A fresh, rich, and delicious dish, the 5-grain salad with feta and roasted vegetables can be prepared in just a few minutes. It’s the dish of the summer, light and healthy to enjoy on hotter days even at the beach. With this dish, I also won over my husband who is not a big fan of mixed grains, but paired with feta and roasted vegetables, he found it really great. And when he says it’s great, I feel more at ease, because it’s natural that I cook to my taste, but satisfying even the more difficult palates keeps me relaxed. If you too would like to enjoy a fresh salad with 5 grains, wheat, rice, barley, oats, and spelt, then just get a package of grains ready for cooking, and in 20 minutes our dish will be done. Let’s see how.

- Difficulty: Very Easy
- Cost: Cheap
- Rest time: 10 Minutes
- Preparation time: 20 Minutes
- Portions: 2
- Cooking methods: Boiling, Oven
- Cuisine: Italian
- Seasonality: Summer
Ingredients for 5-Grain Salad with Feta and Roasted Vegetables
- 1 cup 5 grains
- 1.5 cups cherry tomatoes
- 2 zucchini
- 1 oval black eggplant
- 10 baked black olives
- 1 clove garlic
- to taste salt
- to taste extra virgin olive oil
- to taste black pepper
- 3.5 oz feta
- to taste basil
Tools to Prepare 5-Grain Salad with Feta and Roasted Vegetables
- 1 Pot
- 1 Baking Tray
- 1 Parchment Paper
- 1 Knife
- 1 Cutting Board
- 1 Spoon
Steps to Prepare 5-Grain Salad with Feta and Delicious Roasted Vegetables
Bring salted water to a boil to cook the 5 grains. Once boiling, add the grains and drain when cooked; I followed the package instructions for 10 minutes of cooking. I placed them to cool in a large glass bowl to cool quickly.

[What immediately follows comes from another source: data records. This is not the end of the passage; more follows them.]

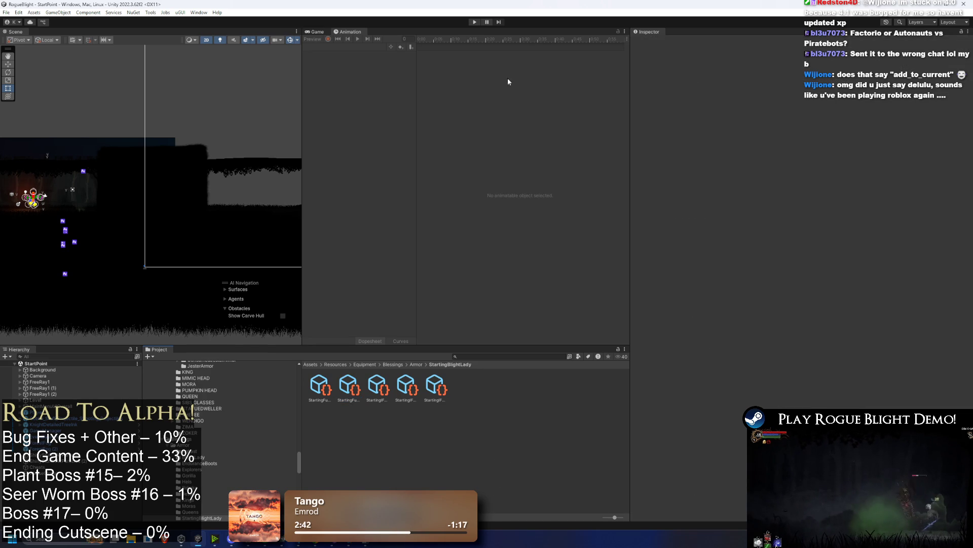
Step: Enter play mode, load a save slot into camp, pause, and select the SkullGorilla prefab
{"action": "left_click", "coordinate": [475, 22]}
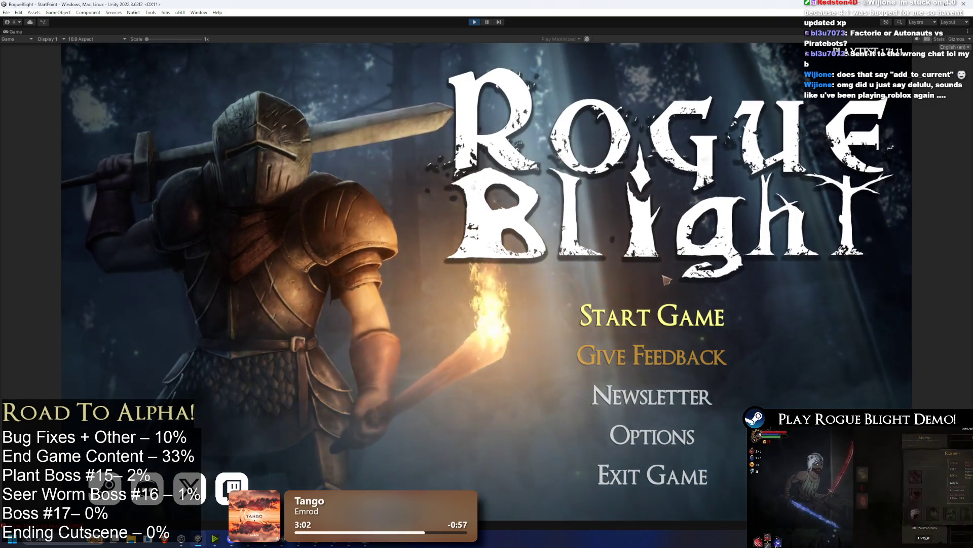
{"action": "left_click", "coordinate": [654, 315]}
{"action": "left_click", "coordinate": [668, 270]}
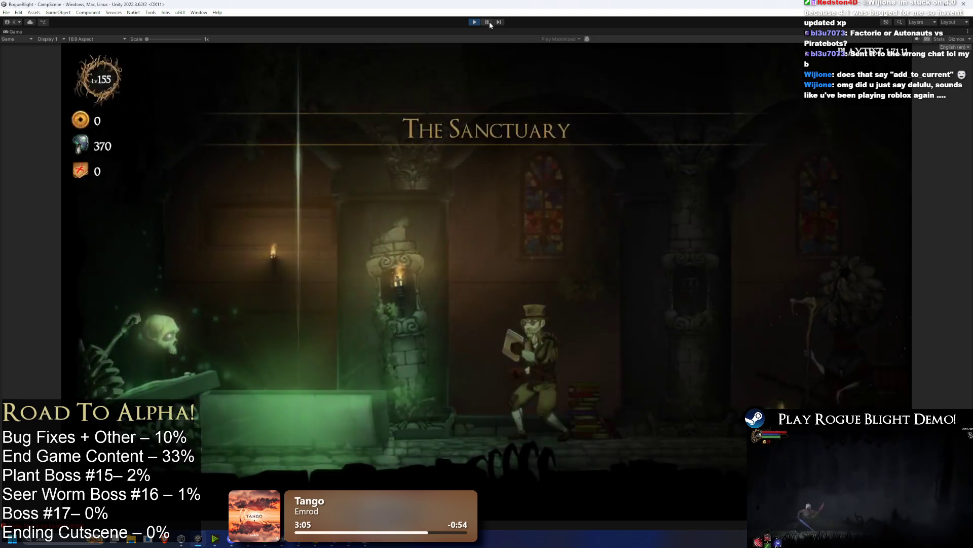
{"action": "left_click", "coordinate": [488, 21]}
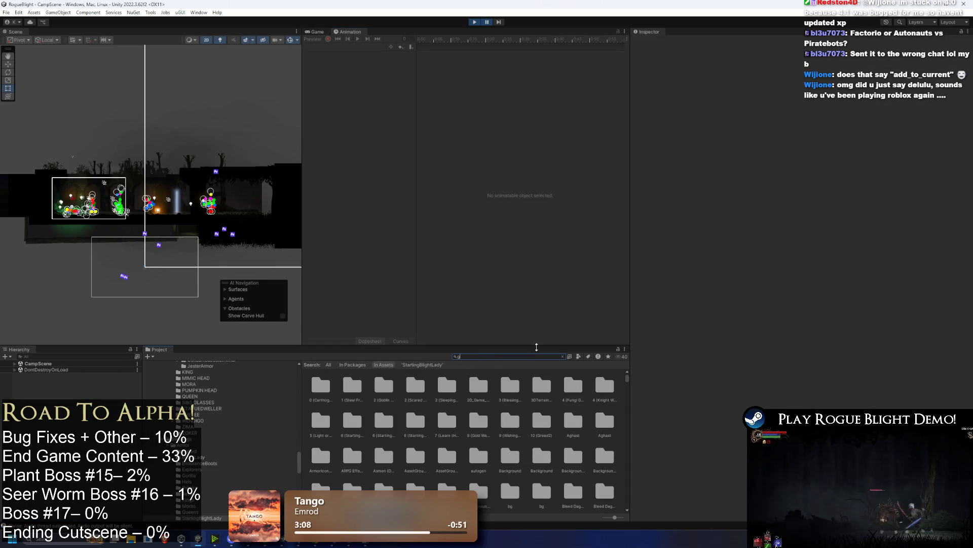
{"action": "type", "text": "illa"}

Meanwhile, I preheated the oven to 430°F (220°C) with fan. I lined the baking tray with parchment paper and prepared the washed vegetables, diced, first the cherry tomatoes seasoned with a little salt, placed on one side of the tray, same with the zucchini and eggplants.
I added a few baked black olives, sliced garlic, black pepper, and a drizzle of extra virgin olive oil to the vegetables. I baked them in a hot oven for about 15 minutes; if necessary, I lowered the temperature slightly during cooking.
Once the vegetables were cooked, I let them cool in a bowl and then added them to the grains.
I diced the feta and added it, gave a good stir, added a little fresh basil, and let it marinate in the fridge before enjoying.